Они спустились вниз и сели в белый «Мерседес» Аэллы. Кирилл предложил ей устроиться на заднем сиденье и поспать, но она отказалась и села впереди, рядом с ним.

– Если я засну, вы не найдете мой дом, – сказала она, – там сложно проехать, много переулков, можно заблудиться.

– Я бы нашел, – улыбнулся Кирилл, – если вы не переехали.

– Нет, я не… Как вы сказали?

Аэлла настороженно вскинула голову.

– Аэлла, вы действительно меня не помните? Мы с вами знакомы, я даже подвозил вас домой и знаю, где вы живете.

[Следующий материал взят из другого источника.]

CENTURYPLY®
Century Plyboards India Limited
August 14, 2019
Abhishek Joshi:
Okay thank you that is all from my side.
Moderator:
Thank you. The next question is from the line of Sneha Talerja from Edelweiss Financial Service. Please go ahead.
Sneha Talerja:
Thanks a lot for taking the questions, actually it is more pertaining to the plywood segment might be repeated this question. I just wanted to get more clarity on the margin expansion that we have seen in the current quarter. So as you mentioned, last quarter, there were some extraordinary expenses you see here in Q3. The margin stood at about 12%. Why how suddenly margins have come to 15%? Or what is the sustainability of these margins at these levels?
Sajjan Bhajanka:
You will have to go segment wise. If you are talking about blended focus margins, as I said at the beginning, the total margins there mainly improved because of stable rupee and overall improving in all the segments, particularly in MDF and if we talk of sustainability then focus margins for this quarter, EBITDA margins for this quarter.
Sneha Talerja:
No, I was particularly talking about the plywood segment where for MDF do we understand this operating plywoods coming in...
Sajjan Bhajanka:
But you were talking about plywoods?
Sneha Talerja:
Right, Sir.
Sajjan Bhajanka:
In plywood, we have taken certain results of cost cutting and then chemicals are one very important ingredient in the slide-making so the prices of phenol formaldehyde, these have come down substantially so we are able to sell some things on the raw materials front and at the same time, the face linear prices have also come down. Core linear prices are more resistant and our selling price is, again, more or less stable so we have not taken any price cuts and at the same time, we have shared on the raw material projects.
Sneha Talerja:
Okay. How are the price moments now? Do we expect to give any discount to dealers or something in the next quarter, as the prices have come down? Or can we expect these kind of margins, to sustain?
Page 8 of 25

Черт возьми, ну где же она его видела? Ведь видела же, это совершенно точно, а теперь он и сам подтверждает, что они знакомы, но когда, где, при каких обстоятельствах? Неудобно-то как…

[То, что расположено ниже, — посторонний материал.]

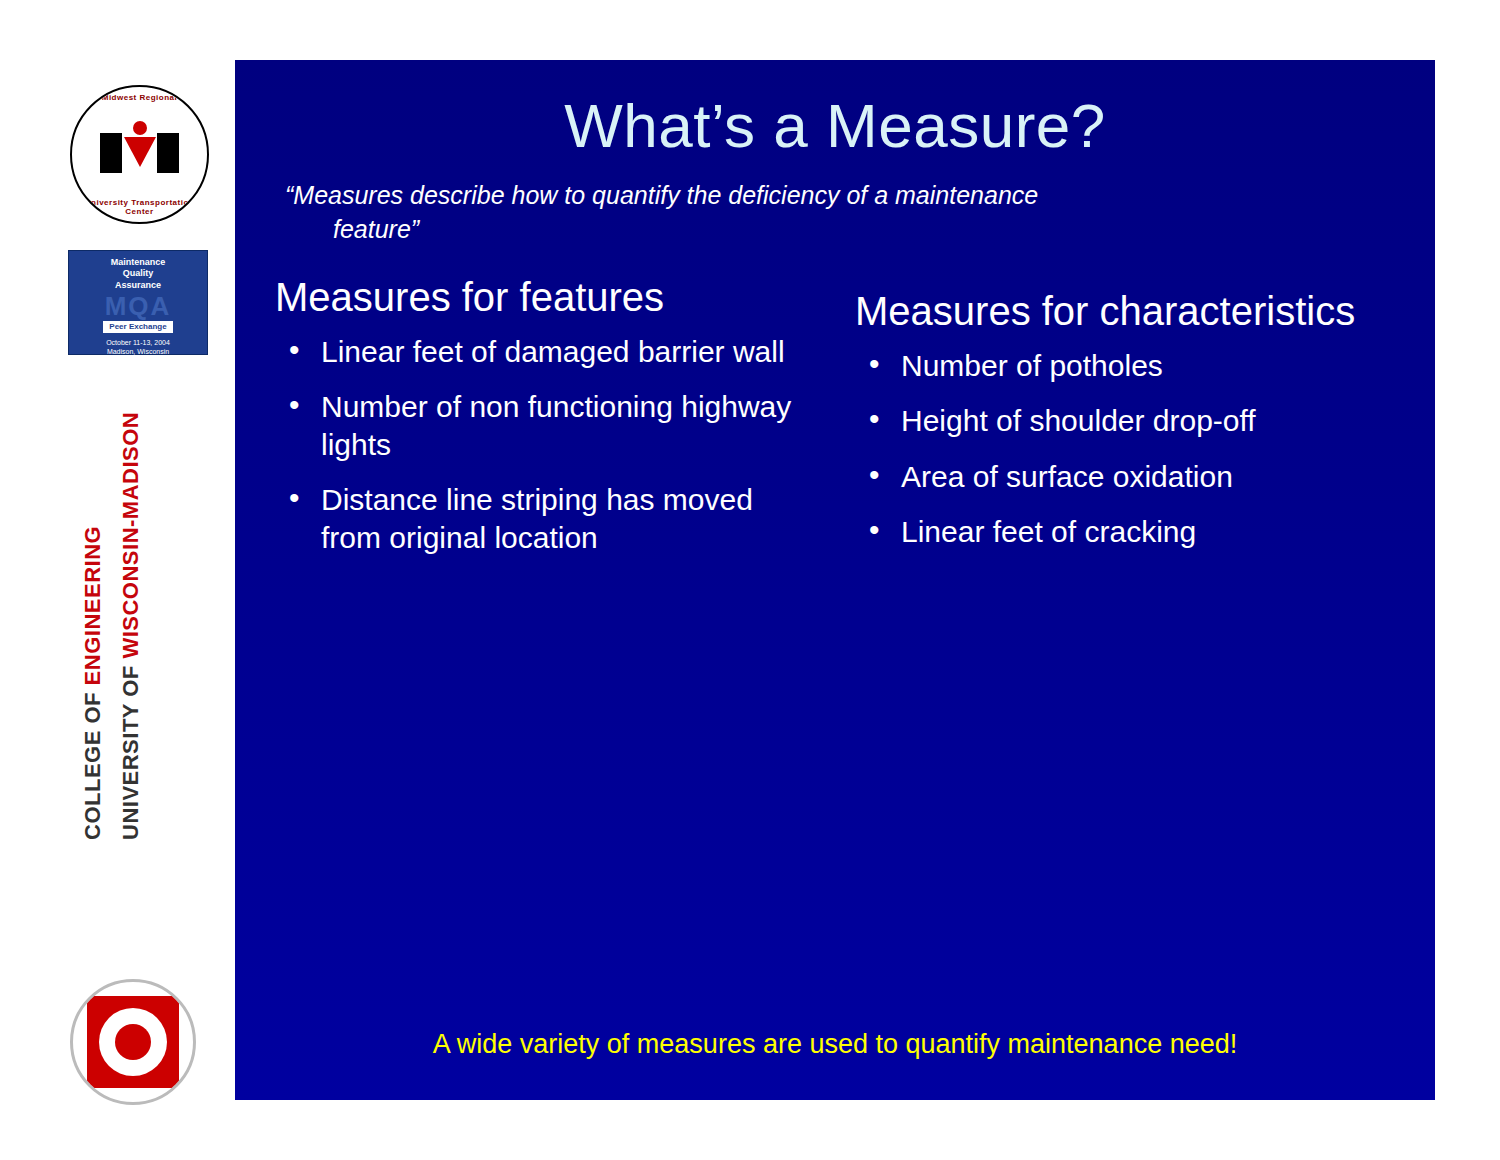Midwest Regional
University Transportation Center
Maintenance
Quality
Assurance
MQA
Peer Exchange
October 11-13, 2004
Madison, Wisconsin
COLLEGE OF ENGINEERING
UNIVERSITY OF WISCONSIN-MADISON
What’s a Measure?
“Measures describe how to quantify the deficiency of a maintenance feature”
Measures for features
Linear feet of damaged barrier wall
Number of non functioning highway lights
Distance line striping has moved from original location
Measures for characteristics
Number of potholes
Height of shoulder drop-off
Area of surface oxidation
Linear feet of cracking
A wide variety of measures are used to quantify maintenance need!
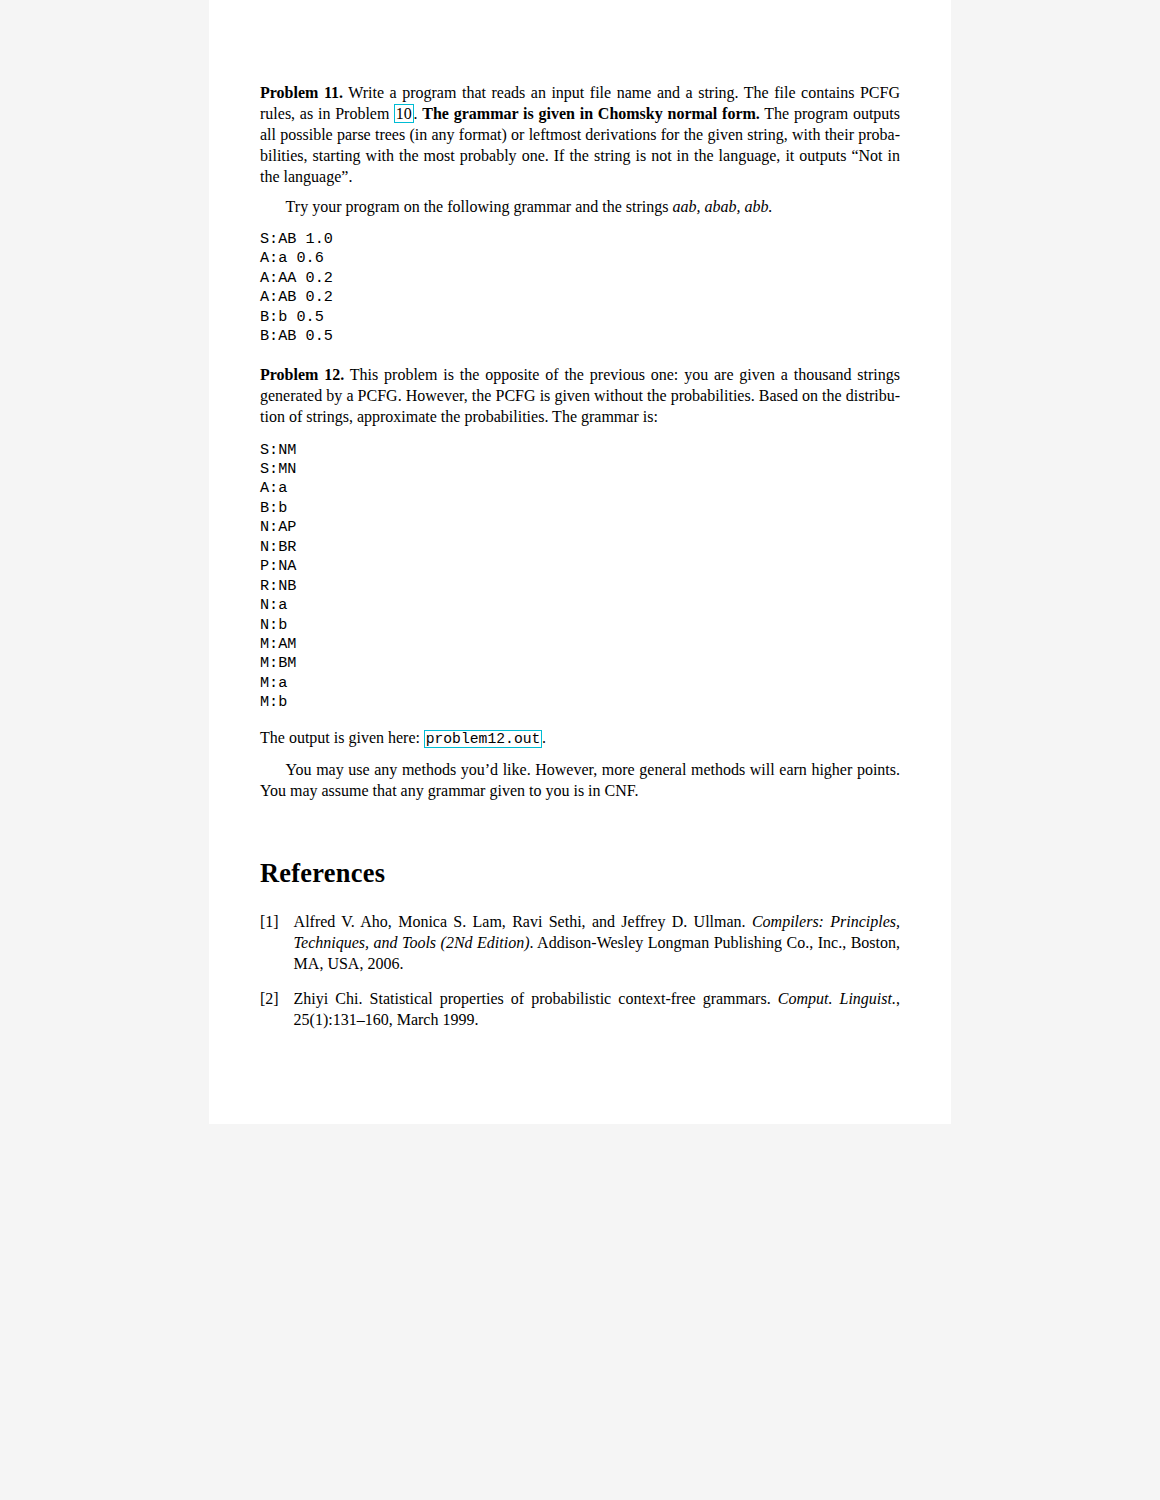Problem 11. Write a program that reads an input file name and a string. The file contains PCFG rules, as in Problem 10. The grammar is given in Chomsky normal form. The program outputs all possible parse trees (in any format) or leftmost derivations for the given string, with their probabilities, starting with the most probably one. If the string is not in the language, it outputs “Not in the language”.
Try your program on the following grammar and the strings aab, abab, abb.
S:AB 1.0
A:a 0.6
A:AA 0.2
A:AB 0.2
B:b 0.5
B:AB 0.5
Problem 12. This problem is the opposite of the previous one: you are given a thousand strings generated by a PCFG. However, the PCFG is given without the probabilities. Based on the distribution of strings, approximate the probabilities. The grammar is:
S:NM
S:MN
A:a
B:b
N:AP
N:BR
P:NA
R:NB
N:a
N:b
M:AM
M:BM
M:a
M:b
The output is given here: problem12.out.
You may use any methods you’d like. However, more general methods will earn higher points. You may assume that any grammar given to you is in CNF.
References
[1]
Alfred V. Aho, Monica S. Lam, Ravi Sethi, and Jeffrey D. Ullman. Compilers: Principles, Techniques, and Tools (2Nd Edition). Addison-Wesley Longman Publishing Co., Inc., Boston, MA, USA, 2006.
[2]
Zhiyi Chi. Statistical properties of probabilistic context-free grammars. Comput. Linguist., 25(1):131–160, March 1999.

– Восемьдесят четвертый год, – продолжал Кирилл. – Мы с вами познакомились в ресторане, я пригласил вас в Дом кино на просмотр, вы взяли с собой подругу, кажется, ее звали не то Людой, не то Любой. Вспоминаете?

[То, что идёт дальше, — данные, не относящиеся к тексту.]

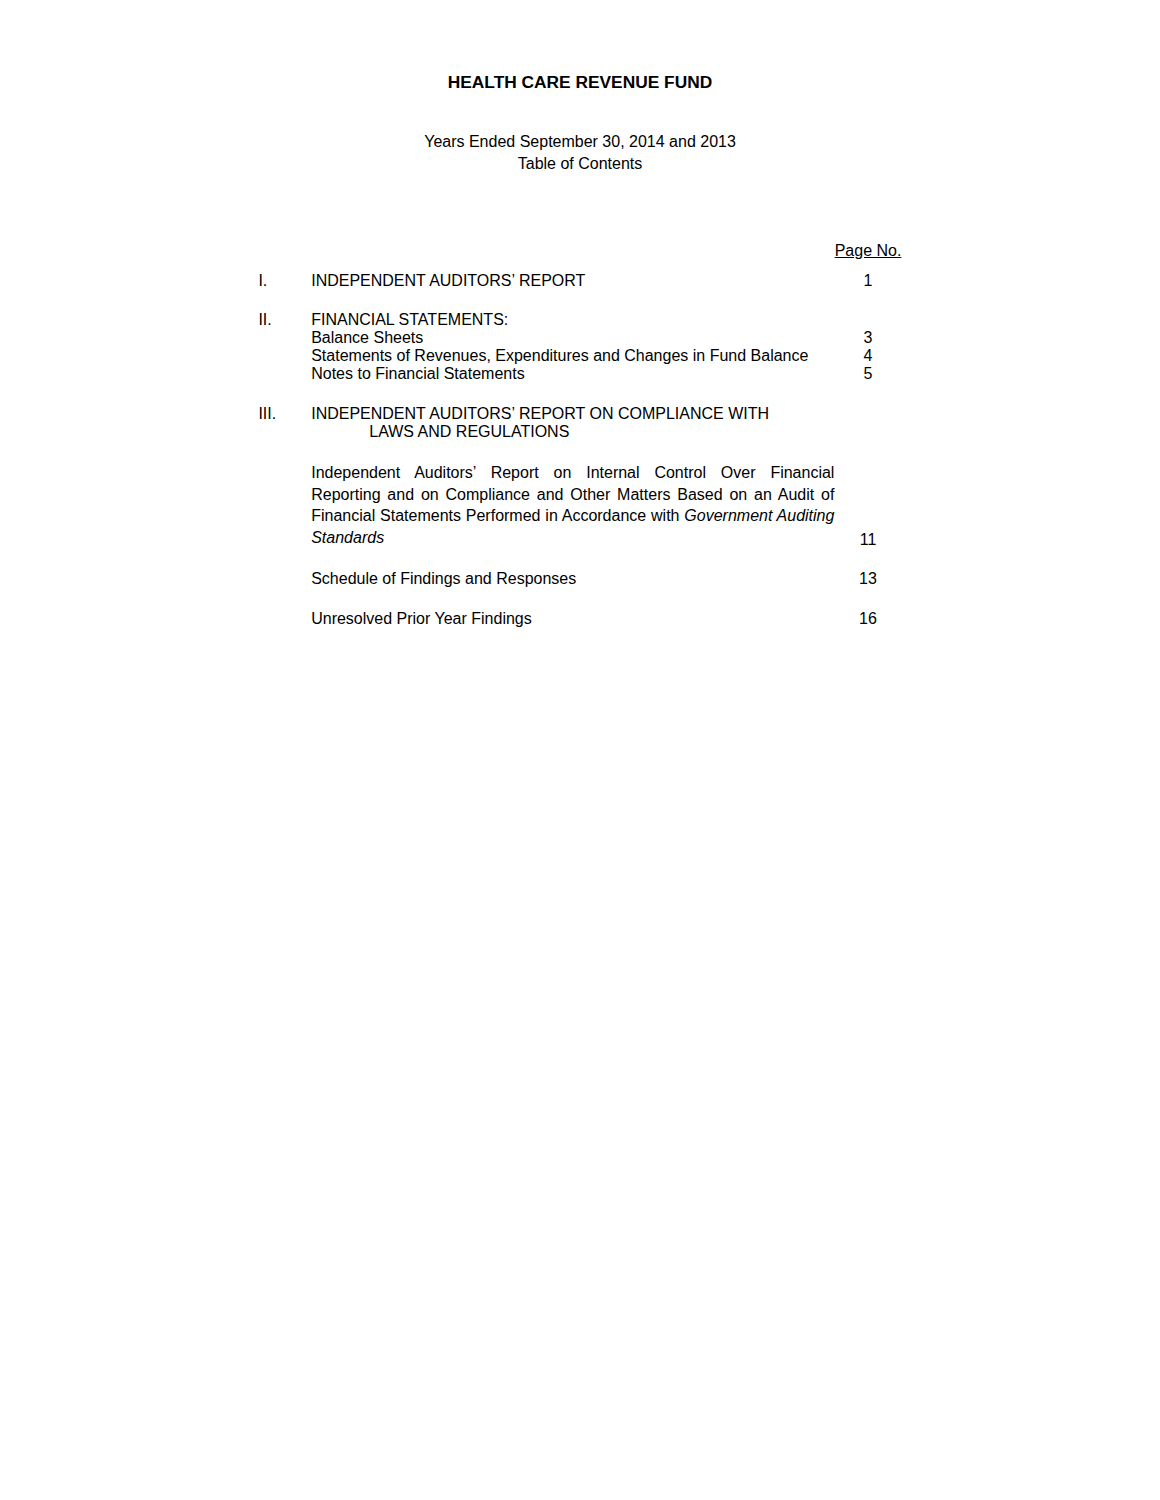HEALTH CARE REVENUE FUND
Years Ended September 30, 2014 and 2013
Table of Contents
| | | Page No. |
| I. | INDEPENDENT AUDITORS’ REPORT | 1 |
| II. | FINANCIAL STATEMENTS: | |
| | Balance Sheets | 3 |
| | Statements of Revenues, Expenditures and Changes in Fund Balance | 4 |
| | Notes to Financial Statements | 5 |
| III. | INDEPENDENT AUDITORS’ REPORT ON COMPLIANCE WITH LAWS AND REGULATIONS | |
| | Independent Auditors’ Report on Internal Control Over Financial Reporting and on Compliance and Other Matters Based on an Audit of Financial Statements Performed in Accordance with Government Auditing Standards | 11 |
| | Schedule of Findings and Responses | 13 |
| | Unresolved Prior Year Findings | 16 |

Ну конечно! Теперь она вспомнила. Это было как раз тогда, когда она застукала в ресторане Родислава с любовницей и высвистала Любу под надуманным предлогом, чтобы наглядно продемонстрировать ей всю гнилую сущность ее муженька. И тут нарисовался красивый, хорошо одетый молодой мужчина, который полез к ней знакомиться и пригласил в Дом кино, а она уже ждала Любу, и пришлось взять ее с собой на просмотр. Аэлла даже вспомнила, как негодовала на нового знакомого, который подвез ее домой и мирно попрощался, не напросившись на чашку кофе и даже не записав номер ее телефона. Боже мой, прошло двадцать лет! Целых двадцать лет!

Она звонко расхохоталась.

– Ну и встреча! Вы случайно ко мне в клинику попали или пришли целенаправленно?

– Конечно, целенаправленно. Мне вас порекомендовали, но я прислушался к рекомендации только потому, что среагировал на знакомое имя – Аэлла. Имя редкое, я не мог его забыть и был уверен, что иду именно к вам.

– То-то мне весь день казалось, что я вас раньше видела! Вот, значит, в чем дело. Но ваше имя мне не показалось знакомым. Кирилл, Кирилл, – повторила она, словно пробуя слово на вкус. – Нет, имя мне ничего не говорит.

– Это оттого, что я вам представился Станиславом, – засмеялся Тарнович.

– Соврали? – она приподняла брови. – Зачем?

– Стеснялся. Я ведь тогда был не у дел, сидел без работы, не снимался, а вдруг вы бы вспомнили имя, которое когда-то было на слуху, пришлось бы объяснять такой красивой и явно богатой женщине про свои неудачи. Я потому и скрыл, что актер, навешал вам с подругой какой-то лапши на уши про то, что имею отношение к кинопроизводству. Именно поэтому я и за билетами к администратору ходил один, а вас с подругой на крыльце оставил, билеты-то лежали на мое настоящее имя, а я не хотел, чтобы вы его слышали.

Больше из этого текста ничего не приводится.